Conservation efforts over the past two decades have restored some of the tropical rainforest cover in the fragmented landscape of the Atherton Tableland, north Queensland. This study is the first to systematically assess whether or not endemic arboreal mammal species are colonizing revegetated areas. We measured their use by five target arboreal marsupials: Lumholtz’s Tree-Kangaroo, Coppery Brushtail Possum, Green Ringtail Possum, Herbert River Ringtail Possum, and Lemuroid Ringtail Possum. Using spotlights, we conducted five surveys in each of 10 sites on the Atherton Tablelands in both restored and remnant reference plots.

 

Statistical power was low due to few observations so assessing differences between experimental (replanted) and control (remnant) plots was not possible. However, Lumholtz’s Tree Kangaroos, Coppery Brushtails, and Green Ringtails were observed permanently inhabiting replanted sites, including one, not adjacent to remnant rainforest. Herbert River Ringtails and Lemuroid Ringtails were, as expected, restricted to the two higher altitude sites and occurred in remnant rainforest.

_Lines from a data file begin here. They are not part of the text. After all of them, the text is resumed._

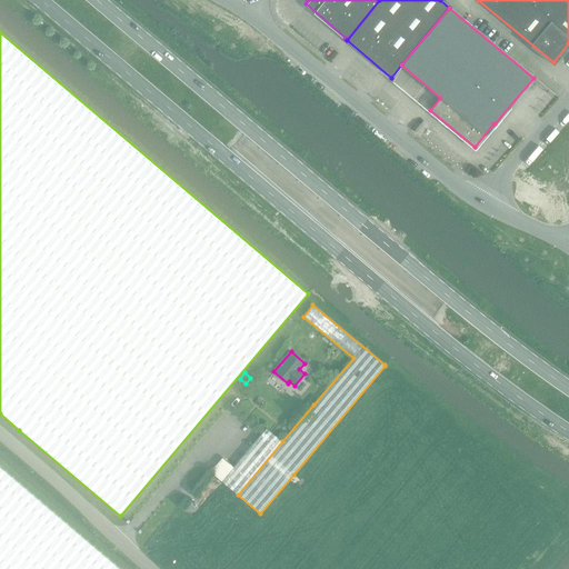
[(211,471),(211,472),(221,481),(238,495),(282,441),(267,428),(250,448),(233,467),(222,458),(219,462),(211,471)]
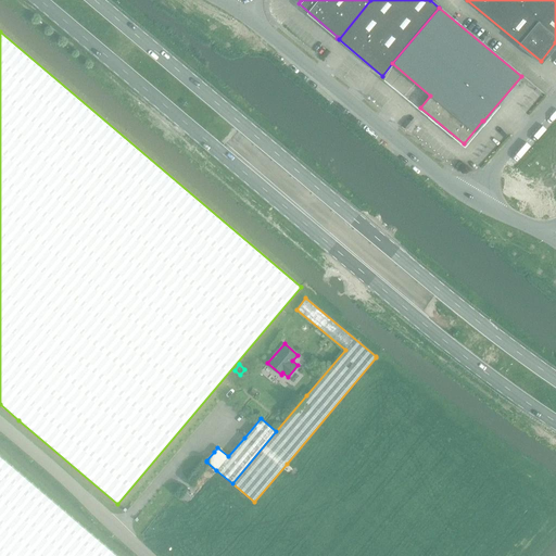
[(0,555),(117,555),(5,460),(5,459),(0,454),(0,555)]
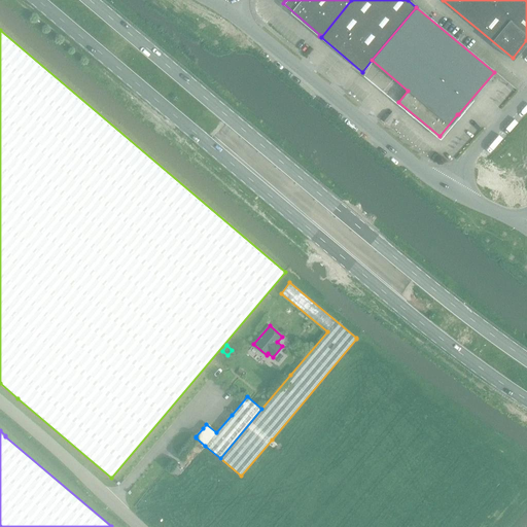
[(173,471),(179,477),(182,472),(176,467),(173,471)]
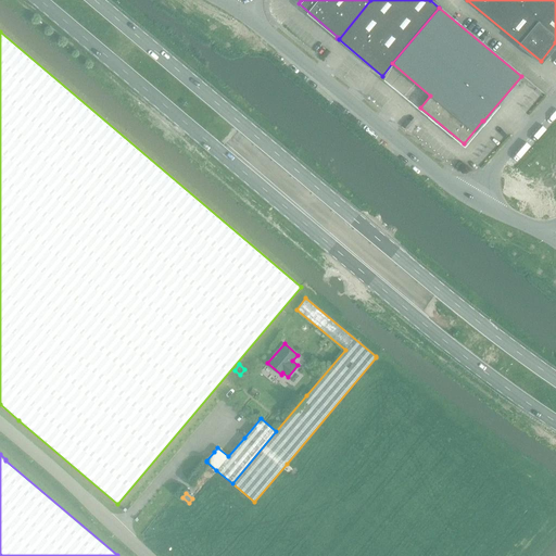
All buildings are outlined.
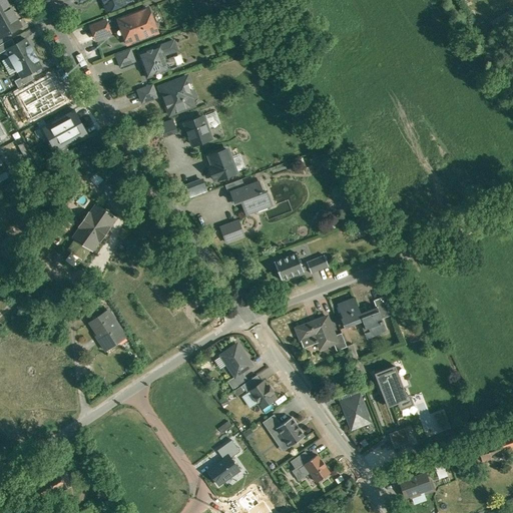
[(7,1),(0,4),(0,21),(14,14),(15,14),(17,13),(9,0),(7,0),(7,1)]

The Herbert River Ringtail occurred in the replanted forest at both sites, whereas the one observation of a Lemuroid Ringtail was on the edge of a replanted site that was closely bracketed by remnant forest.

 

Findings from this study support revegetation projects throughout the Atherton Tablelands based on their successful uses by arboreal marsupials for habitat.